Event Thinking: What it is and why you need it
Article by SolarWinds head geek Leon Adato
2019 brings with it a host of new arrivals to IT’s buzzword bingo sheet, including this one: “event thinking.” Yes, this relates to IT management, and no, it doesn’t have anything to do with Coachella. In fact, Gartner’s pundits believe that by 2020, event thinking will revolutionise the way in which businesses handle IT, with 80% of digital solutions requiring it to succeed. That sounds like a lot of incoming disruption until you realise that “event thinking” isn’t something fundamentally new for most IT pros.
The term refers to what Gartner also calls “real-time situational awareness”—namely, systems immediately detecting and responding when certain conditions are met. Any set of such conditions can count as an event. Every IT pro deals with these, en masse, as part of their everyday job: traps and syslog alerts are good examples of what events look like today. They’re warning signs that reveal something may be wrong, or at least worth investigating. But as an organisation brings more and more digital solutions into play, it’ll need to pay attention for increasingly complex and subtle events—the sort that even the most skilful IT pros may struggle to spot without assistance.
No Syslog, Sherlock!
Traditionally, events have typically existed within certain clearly-defined parameters, limited to individual devices or systems. If your server flashes a disk error, you’d fix the server—and that’s about how complex it got. Today, however, IT pros look after numerous interconnected, integrated systems—some under their direct control, some not. They also face increasingly sophisticated threats and risks to these networks of systems, where an attack or imminent instability may not sound alarm bells on any one system.
That requires IT pros to act more like detectives than traffic controllers: correlating feedback from different platforms and systems and identifying when the sum of that feedback might indicate a risk to the organisation’s infrastructure. Event thinking, in that sense, requires a whole new mental model for IT pros. You’re applying a whole new level of critical thinking, analysis, and suspicion to what your systems may tell you—looking for events that can be made up of tens or even hundreds of otherwise innocuous indicators. It’s anything but elementary.
Don’t Get Caught Up in the Past
IT pros need to adopt event thinking because if they don’t, they’ll ultimately overlook risks and threats that, unless picked up early, could tear their digital infrastructure apart. But shifting mindsets and changing processes don’t come easy, especially not when doing so could involve huge amounts of extra workload on already-stretched monitoring teams. IT leaders should keep three things in mind as they redefine what an event is, and how they’re looking out for them.

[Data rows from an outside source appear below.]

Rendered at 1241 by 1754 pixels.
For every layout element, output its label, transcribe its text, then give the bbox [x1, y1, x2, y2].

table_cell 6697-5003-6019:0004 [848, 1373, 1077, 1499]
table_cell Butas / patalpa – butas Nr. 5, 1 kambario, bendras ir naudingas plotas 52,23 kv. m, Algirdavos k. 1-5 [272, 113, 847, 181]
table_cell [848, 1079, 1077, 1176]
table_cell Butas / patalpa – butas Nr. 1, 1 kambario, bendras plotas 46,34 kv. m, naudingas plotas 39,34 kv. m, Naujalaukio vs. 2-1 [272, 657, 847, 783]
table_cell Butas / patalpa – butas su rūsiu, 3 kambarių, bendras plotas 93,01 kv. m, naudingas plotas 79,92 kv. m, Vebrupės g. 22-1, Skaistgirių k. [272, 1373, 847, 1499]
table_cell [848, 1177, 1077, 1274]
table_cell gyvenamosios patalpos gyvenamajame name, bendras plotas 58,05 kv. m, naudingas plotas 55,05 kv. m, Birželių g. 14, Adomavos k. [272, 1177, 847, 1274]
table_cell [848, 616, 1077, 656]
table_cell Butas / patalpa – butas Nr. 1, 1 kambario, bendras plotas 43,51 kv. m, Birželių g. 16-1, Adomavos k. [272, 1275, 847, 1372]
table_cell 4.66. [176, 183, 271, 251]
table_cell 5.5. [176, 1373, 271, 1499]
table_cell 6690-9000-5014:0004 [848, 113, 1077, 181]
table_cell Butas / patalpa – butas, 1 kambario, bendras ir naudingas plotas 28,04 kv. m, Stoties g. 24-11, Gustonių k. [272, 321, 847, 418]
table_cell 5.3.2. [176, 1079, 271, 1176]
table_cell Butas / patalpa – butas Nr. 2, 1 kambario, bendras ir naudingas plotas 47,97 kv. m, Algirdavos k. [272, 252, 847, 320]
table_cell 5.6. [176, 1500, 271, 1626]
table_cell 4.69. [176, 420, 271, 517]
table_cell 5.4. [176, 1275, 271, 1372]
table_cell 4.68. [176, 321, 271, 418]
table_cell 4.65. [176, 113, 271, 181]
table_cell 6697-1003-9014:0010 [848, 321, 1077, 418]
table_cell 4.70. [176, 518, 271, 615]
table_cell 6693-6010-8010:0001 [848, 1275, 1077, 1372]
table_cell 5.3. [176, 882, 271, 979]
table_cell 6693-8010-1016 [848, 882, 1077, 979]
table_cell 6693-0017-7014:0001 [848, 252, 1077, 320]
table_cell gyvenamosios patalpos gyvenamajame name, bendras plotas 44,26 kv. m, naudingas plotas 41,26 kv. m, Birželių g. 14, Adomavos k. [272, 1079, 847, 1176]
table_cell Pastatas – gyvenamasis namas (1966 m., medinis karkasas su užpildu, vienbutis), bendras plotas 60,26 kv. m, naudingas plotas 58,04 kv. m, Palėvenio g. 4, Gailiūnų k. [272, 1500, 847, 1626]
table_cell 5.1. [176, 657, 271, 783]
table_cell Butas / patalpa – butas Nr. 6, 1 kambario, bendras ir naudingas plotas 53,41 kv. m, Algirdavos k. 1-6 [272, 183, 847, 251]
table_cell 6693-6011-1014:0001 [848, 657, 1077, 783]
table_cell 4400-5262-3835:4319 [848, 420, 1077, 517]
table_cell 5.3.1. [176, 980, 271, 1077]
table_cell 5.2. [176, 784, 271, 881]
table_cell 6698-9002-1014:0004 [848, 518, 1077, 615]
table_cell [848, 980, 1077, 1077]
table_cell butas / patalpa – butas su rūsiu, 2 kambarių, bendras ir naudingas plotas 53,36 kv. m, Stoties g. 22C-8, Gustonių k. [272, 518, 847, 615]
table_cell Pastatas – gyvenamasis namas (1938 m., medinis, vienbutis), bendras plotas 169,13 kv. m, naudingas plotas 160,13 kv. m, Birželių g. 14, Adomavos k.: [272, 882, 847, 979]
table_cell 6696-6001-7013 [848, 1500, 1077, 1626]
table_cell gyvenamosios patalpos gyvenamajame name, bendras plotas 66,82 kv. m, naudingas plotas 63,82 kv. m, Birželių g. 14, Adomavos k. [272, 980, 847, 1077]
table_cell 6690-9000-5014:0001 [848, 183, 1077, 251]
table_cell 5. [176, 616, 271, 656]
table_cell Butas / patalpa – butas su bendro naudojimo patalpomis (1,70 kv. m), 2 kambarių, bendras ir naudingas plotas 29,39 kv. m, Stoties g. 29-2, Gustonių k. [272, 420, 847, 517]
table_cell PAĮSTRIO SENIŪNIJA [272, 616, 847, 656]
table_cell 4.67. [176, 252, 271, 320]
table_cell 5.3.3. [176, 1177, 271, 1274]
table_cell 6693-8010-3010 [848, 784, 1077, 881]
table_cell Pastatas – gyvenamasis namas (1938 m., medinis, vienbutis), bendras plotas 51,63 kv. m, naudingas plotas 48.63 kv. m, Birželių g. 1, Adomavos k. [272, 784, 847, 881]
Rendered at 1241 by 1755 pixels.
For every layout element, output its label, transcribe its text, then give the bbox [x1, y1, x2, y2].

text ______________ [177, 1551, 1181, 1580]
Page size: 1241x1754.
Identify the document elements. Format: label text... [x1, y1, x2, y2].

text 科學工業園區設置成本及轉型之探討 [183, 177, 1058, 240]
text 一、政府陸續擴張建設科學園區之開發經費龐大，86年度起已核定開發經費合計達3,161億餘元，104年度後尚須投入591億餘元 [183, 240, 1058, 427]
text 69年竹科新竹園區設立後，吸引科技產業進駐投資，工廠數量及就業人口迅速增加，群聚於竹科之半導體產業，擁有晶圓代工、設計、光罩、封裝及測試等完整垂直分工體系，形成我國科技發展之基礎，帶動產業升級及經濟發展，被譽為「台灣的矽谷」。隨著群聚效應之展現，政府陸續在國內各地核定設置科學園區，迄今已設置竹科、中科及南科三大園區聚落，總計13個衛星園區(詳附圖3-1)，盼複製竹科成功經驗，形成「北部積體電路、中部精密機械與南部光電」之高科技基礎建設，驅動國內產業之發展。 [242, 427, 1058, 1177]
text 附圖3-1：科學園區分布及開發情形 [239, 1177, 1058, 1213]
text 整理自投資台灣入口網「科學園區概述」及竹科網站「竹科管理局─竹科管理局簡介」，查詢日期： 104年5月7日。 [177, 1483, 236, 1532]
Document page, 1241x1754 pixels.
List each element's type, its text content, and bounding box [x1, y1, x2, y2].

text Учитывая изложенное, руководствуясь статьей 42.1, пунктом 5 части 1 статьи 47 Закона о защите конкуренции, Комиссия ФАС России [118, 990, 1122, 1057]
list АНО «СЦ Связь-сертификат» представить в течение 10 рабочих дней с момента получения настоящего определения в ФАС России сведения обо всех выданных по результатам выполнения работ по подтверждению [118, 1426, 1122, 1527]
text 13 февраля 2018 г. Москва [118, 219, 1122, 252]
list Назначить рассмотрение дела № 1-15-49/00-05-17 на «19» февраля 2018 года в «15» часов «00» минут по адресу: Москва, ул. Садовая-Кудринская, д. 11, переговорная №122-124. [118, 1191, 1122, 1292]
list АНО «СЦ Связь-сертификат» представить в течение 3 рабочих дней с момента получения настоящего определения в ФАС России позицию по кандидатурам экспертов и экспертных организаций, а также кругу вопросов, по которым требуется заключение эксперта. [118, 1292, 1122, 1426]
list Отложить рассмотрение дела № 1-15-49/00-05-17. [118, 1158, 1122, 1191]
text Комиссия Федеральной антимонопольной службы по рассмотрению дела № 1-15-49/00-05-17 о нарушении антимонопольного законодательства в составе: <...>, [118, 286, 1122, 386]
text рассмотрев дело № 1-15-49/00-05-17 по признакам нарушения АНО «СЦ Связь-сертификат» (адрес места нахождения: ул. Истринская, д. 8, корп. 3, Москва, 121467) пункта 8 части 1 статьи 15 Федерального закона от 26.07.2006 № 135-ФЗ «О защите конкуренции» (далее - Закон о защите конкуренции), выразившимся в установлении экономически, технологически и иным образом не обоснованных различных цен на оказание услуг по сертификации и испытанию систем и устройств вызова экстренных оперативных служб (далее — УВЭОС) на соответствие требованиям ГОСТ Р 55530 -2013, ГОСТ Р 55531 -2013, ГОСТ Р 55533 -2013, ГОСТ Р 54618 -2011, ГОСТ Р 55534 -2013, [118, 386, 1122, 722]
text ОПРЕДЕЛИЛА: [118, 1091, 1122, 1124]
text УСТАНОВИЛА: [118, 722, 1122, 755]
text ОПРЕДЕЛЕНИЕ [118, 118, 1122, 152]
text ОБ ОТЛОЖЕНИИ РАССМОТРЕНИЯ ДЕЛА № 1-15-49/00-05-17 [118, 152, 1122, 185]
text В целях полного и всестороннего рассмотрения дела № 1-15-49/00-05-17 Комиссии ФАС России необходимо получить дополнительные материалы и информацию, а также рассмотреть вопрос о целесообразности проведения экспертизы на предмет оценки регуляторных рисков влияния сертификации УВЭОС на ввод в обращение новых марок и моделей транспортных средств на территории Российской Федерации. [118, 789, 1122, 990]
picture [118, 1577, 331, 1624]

The first is the difference between events and metrics. The former indicates what’s happening right now, in real time, with implications for present operations. The latter—your standard read-outs collected from systems on a regular basis, like performance logs—tell you what’s happened in the past, helping you identify what “normal” operation looks like in the present and future. Metrics play a critical role in the health of any IT infrastructure, but they won’t save you from real-time threats or unexpected risks to your systems. With that in mind, IT leaders should ensure they and their teams have in place the tools that use the context offered by metrics to identify potential events.
The second is the need for solutions that can sort out an event’s signal from the surrounding noise. Being able to absorb multiple data types, deduplicate redundant information, and automatically flag events based on ever-changing criteria, all these will help IT pros in dealing with the growing subtlety of events in increasingly complex “systems of systems.” It’s possible that event thinking will gain a hand from AI in the future, but, for now, most IT leaders should focus their attention on robust system and networking monitoring platforms that can help them not only detect these less visible events, but also guide them towards more relevant event criteria as systems, platforms, and their risks evolve over time.
Thinking in Events: Is This a Triumph?
The final, most important, and probably most difficult point is that event thinking remains a second-class buzzword. It lacks the lustre of more glamorous terms like blockchain, edge computing, or machine learning; it also takes much longer to show fruits than other methodology-based buzzwords like DevOps. Yet IT leaders have a responsibility to at least try to convince the business that event thinking really does matter—that, in fact, the business needs it to survive. Without it, they’ll only know of systemic cybersecurity threats, flaws in software architecture, or latent performance degradation when a breach or outage shuts operations down.
Many IT pros will hold fond memories of the phrase “you are now thinking in portals,” from the eponymous video game which requires players to radically rethink how they moved through space to solve seemingly impossible problems. There’s no homicidal AI goading them to start “thinking in events,” only the promise of averting major digital crises before they occur. But in a similar fashion, the fundamental rules of the game remain unchanged: stay alert, look for the bigger picture and don’t get caught with your logs down.